## To do
Please transcribe exactly, and only, the lines of the data below between the line holding "30 iul 2026, 18:06" and the line holding "Używamy plików cookie, aby", inclusive.

## Material for the task
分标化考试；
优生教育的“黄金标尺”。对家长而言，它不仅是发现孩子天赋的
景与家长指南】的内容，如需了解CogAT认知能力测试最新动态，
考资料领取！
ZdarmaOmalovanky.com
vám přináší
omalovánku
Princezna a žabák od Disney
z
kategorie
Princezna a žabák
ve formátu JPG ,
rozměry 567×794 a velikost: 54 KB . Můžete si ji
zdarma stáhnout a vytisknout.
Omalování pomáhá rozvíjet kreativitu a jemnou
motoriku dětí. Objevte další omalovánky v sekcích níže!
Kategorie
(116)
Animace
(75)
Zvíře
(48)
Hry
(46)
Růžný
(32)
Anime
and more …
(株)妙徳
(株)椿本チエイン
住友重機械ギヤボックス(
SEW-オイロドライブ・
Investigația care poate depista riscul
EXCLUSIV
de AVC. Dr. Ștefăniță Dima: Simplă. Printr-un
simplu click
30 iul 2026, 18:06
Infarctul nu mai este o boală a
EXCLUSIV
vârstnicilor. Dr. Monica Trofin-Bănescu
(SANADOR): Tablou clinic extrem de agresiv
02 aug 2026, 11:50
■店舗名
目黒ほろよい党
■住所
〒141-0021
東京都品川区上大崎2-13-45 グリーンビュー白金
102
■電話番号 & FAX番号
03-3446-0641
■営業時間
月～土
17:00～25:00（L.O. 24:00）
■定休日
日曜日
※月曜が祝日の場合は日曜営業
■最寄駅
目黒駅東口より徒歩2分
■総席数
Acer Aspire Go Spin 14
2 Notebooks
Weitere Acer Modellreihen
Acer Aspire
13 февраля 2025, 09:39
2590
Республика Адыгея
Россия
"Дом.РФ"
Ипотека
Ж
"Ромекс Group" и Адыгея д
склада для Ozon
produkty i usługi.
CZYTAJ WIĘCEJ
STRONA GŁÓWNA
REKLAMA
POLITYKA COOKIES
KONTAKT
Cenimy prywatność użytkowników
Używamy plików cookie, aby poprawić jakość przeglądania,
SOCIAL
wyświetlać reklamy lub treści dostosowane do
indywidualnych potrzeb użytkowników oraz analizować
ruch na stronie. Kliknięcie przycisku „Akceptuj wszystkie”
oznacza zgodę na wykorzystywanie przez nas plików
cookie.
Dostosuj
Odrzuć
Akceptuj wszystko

## Exercise response
30 iul 2026, 18:06
Infarctul nu mai este o boală a
EXCLUSIV
vârstnicilor. Dr. Monica Trofin-Bănescu
(SANADOR): Tablou clinic extrem de agresiv
02 aug 2026, 11:50
■店舗名
目黒ほろよい党
■住所
〒141-0021
東京都品川区上大崎2-13-45 グリーンビュー白金
102
■電話番号 & FAX番号
03-3446-0641
■営業時間
月～土
17:00～25:00（L.O. 24:00）
■定休日
日曜日
※月曜が祝日の場合は日曜営業
■最寄駅
目黒駅東口より徒歩2分
■総席数
Acer Aspire Go Spin 14
2 Notebooks
Weitere Acer Modellreihen
Acer Aspire
13 февраля 2025, 09:39
2590
Республика Адыгея
Россия
"Дом.РФ"
Ипотека
Ж
"Ромекс Group" и Адыгея д
склада для Ozon
produkty i usługi.
CZYTAJ WIĘCEJ
STRONA GŁÓWNA
REKLAMA
POLITYKA COOKIES
KONTAKT
Cenimy prywatność użytkowników
Używamy plików cookie, aby poprawić jakość przeglądania,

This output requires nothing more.